Dégueulasse et Fumier, une heure plus tôt, s’étaient tranquillement cachés dans le musée des uniformes installé aux Invalides. Ils en étaient sortis aux environs de neuf heures du soir. Une lucarne ouverte leur avait permis de descendre sans difficulté sur la toiture d’un petit bâtiment. De là, en hommes qui connaissent le chemin, ils s’étaient dirigés sans hésitation vers d’énormes crampons de fer scellés dans une muraille qui leur avaient servi d’escalier.
Dégueulasse et Fumier, invisibles dans la nuit, s’étaient hissés par ces crampons. Leur ascension avait été pénible et n’avait pas été dépourvue de péril. Il leur avait fallu grimper longuement et ils étaient à bout de souffle lorsqu’ils parvenaient dans une vaste gouttière où Fumier perdait son fond de culotte.

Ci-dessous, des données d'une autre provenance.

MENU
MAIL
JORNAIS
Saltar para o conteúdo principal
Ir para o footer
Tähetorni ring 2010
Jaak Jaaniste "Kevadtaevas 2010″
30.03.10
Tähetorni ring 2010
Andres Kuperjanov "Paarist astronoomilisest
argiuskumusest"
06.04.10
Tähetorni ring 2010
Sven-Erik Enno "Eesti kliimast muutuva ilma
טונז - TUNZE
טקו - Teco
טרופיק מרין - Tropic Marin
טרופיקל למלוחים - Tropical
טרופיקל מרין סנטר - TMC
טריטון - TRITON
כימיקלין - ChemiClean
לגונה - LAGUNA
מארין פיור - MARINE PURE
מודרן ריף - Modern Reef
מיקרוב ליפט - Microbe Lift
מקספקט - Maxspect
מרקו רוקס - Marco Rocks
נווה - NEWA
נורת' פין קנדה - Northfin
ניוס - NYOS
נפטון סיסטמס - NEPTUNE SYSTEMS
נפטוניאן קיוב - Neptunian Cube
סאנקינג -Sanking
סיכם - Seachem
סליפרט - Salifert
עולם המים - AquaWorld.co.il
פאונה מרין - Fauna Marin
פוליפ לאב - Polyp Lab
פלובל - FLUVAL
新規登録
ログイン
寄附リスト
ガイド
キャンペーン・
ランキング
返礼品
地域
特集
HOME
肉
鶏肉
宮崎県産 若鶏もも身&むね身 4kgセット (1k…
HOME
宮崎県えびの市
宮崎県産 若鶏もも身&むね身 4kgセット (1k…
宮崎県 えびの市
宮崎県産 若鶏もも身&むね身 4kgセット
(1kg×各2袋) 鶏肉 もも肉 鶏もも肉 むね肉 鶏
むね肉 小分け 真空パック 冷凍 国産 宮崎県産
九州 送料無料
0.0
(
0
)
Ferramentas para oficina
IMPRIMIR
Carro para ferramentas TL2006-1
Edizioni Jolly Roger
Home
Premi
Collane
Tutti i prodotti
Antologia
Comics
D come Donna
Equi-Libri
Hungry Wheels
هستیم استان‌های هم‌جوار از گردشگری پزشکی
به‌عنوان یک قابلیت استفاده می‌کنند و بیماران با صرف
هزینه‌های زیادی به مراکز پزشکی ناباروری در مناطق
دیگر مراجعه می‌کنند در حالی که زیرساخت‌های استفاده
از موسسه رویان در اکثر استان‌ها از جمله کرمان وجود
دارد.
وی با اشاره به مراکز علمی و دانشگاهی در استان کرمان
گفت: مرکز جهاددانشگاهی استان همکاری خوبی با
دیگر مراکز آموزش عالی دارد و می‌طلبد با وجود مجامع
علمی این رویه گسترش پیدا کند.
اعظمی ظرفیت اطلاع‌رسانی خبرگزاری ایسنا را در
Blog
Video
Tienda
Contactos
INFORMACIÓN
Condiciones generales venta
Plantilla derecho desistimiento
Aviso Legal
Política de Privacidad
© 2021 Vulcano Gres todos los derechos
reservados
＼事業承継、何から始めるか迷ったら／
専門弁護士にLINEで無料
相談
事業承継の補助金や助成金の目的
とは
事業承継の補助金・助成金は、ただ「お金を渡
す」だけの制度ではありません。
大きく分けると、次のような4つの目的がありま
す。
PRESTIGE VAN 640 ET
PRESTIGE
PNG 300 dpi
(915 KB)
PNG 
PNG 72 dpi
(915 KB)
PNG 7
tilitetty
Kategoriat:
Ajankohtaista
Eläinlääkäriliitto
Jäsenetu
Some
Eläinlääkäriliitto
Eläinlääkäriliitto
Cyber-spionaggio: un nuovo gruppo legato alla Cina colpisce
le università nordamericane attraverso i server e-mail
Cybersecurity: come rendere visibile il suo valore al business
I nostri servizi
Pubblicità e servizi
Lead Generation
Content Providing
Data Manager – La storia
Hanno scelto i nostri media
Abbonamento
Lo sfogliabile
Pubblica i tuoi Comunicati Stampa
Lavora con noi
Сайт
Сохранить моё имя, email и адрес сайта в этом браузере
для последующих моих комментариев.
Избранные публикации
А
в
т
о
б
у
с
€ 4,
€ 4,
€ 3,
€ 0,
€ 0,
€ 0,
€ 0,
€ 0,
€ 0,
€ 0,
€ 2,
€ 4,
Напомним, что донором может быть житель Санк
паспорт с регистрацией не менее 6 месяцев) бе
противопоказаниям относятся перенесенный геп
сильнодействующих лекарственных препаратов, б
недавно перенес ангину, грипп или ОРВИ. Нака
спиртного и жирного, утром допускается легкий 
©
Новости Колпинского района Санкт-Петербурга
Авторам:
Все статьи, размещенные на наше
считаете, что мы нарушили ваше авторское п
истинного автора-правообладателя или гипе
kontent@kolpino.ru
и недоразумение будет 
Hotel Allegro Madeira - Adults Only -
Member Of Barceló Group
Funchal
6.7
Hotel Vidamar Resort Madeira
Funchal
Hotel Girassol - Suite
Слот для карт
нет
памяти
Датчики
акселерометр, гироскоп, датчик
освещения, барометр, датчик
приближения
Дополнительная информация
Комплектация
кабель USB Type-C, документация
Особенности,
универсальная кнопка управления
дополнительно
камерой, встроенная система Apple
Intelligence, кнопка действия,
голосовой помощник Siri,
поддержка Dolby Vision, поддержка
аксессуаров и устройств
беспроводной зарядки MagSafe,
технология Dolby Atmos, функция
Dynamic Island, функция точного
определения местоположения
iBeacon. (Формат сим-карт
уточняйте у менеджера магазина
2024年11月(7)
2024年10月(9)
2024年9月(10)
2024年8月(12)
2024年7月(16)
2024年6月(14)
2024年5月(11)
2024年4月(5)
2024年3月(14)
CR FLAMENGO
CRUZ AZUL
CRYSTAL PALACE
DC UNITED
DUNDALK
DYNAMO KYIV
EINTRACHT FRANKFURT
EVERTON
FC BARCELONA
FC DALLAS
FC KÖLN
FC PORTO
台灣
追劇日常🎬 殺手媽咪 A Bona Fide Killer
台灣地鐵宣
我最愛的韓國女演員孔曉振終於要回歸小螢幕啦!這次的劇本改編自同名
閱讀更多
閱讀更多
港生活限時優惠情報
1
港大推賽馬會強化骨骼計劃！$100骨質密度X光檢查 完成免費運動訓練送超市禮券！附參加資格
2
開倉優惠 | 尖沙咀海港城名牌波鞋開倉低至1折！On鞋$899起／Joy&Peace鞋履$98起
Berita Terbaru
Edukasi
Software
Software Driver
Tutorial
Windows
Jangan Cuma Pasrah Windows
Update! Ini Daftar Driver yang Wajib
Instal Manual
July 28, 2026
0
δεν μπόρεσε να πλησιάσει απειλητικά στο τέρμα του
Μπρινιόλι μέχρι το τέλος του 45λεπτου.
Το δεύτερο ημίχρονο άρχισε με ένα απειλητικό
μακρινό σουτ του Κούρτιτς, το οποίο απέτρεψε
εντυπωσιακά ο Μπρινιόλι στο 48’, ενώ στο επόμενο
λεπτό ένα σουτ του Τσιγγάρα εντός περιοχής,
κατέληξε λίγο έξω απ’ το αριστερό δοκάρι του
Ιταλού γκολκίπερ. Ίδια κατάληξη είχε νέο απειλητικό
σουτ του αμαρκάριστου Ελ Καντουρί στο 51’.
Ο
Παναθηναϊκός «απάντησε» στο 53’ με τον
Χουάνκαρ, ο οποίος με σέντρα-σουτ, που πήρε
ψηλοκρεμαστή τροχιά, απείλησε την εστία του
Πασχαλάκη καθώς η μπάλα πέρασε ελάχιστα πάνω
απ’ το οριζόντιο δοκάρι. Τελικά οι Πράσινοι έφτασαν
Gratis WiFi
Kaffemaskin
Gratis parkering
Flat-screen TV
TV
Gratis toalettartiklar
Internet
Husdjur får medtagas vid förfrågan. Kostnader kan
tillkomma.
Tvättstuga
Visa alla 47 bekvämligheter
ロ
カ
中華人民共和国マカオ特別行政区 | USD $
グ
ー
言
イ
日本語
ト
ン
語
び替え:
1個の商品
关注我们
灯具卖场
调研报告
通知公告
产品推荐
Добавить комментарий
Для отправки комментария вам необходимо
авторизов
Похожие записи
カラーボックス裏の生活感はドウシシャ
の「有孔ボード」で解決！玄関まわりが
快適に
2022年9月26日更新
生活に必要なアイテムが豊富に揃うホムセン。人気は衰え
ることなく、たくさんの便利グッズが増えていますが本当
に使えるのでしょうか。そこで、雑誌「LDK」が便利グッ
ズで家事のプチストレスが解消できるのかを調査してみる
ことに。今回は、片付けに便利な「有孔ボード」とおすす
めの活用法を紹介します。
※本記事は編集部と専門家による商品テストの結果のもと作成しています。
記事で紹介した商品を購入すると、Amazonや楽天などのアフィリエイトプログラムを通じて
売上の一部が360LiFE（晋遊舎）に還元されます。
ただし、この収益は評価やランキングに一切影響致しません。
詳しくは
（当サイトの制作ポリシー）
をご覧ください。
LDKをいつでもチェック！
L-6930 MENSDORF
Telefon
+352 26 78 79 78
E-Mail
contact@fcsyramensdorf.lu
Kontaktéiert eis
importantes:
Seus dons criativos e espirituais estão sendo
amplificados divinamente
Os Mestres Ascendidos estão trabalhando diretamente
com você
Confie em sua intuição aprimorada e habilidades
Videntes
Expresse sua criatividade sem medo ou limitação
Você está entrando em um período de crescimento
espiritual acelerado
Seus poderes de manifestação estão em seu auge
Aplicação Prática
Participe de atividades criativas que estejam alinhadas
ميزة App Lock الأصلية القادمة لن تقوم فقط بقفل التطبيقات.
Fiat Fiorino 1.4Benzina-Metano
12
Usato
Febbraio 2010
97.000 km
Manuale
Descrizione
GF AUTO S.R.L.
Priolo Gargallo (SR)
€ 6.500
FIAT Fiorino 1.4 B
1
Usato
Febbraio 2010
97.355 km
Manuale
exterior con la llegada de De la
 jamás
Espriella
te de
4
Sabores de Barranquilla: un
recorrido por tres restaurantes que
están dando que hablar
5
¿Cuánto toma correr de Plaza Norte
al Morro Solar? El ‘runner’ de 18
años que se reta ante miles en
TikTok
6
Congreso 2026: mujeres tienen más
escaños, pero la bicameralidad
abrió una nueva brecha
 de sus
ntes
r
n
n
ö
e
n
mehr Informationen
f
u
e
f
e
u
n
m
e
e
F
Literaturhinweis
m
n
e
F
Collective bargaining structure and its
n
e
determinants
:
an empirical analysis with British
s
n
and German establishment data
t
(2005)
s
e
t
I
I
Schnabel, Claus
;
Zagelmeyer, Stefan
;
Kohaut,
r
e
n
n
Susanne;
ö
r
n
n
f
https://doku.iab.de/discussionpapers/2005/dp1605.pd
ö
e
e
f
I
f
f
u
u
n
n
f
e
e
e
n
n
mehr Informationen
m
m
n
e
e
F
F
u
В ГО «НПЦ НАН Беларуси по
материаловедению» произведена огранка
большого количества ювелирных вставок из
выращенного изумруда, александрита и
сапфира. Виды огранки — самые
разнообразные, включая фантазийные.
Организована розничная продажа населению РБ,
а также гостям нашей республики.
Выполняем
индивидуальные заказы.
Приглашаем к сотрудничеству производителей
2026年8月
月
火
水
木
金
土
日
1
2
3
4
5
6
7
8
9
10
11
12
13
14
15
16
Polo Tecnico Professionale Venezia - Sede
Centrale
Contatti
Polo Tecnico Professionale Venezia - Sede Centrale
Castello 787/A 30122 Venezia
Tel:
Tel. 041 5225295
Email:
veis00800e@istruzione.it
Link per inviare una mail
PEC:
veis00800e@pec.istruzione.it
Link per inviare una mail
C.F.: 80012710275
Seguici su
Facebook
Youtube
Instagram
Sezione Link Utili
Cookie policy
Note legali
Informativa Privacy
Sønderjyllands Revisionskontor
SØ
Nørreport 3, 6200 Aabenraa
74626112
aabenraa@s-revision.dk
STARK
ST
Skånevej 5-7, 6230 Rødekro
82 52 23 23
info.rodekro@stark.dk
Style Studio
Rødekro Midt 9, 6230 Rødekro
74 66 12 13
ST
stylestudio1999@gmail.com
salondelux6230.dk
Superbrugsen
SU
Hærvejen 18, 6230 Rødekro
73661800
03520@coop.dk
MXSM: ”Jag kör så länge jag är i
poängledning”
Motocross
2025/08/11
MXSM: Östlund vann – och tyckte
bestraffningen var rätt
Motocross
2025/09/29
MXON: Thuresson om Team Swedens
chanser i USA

Dégueulasse paraissait ne pas porter attention aux mésaventures de son compagnon.
— Bon, bon, gueule pas ! conseillait-il. Mets-y un bouchon cacheté, ma vieille ! Des fois, ça n’a pas d’importance, l’essentiel est que maintenant on touche au turbin. As-tu les outils, nom de d’là ?
— Bien sûr, que je les ai !
Ils avancèrent encore. Une échelle de fer leur servit opportunément à se hisser à nouveau.
— Qu’est-ce que c’est que ce toit-là ? interrogea Fumier.
— Le toit de la chapelle, c’est là-dedans qu’il y a les drapeaux.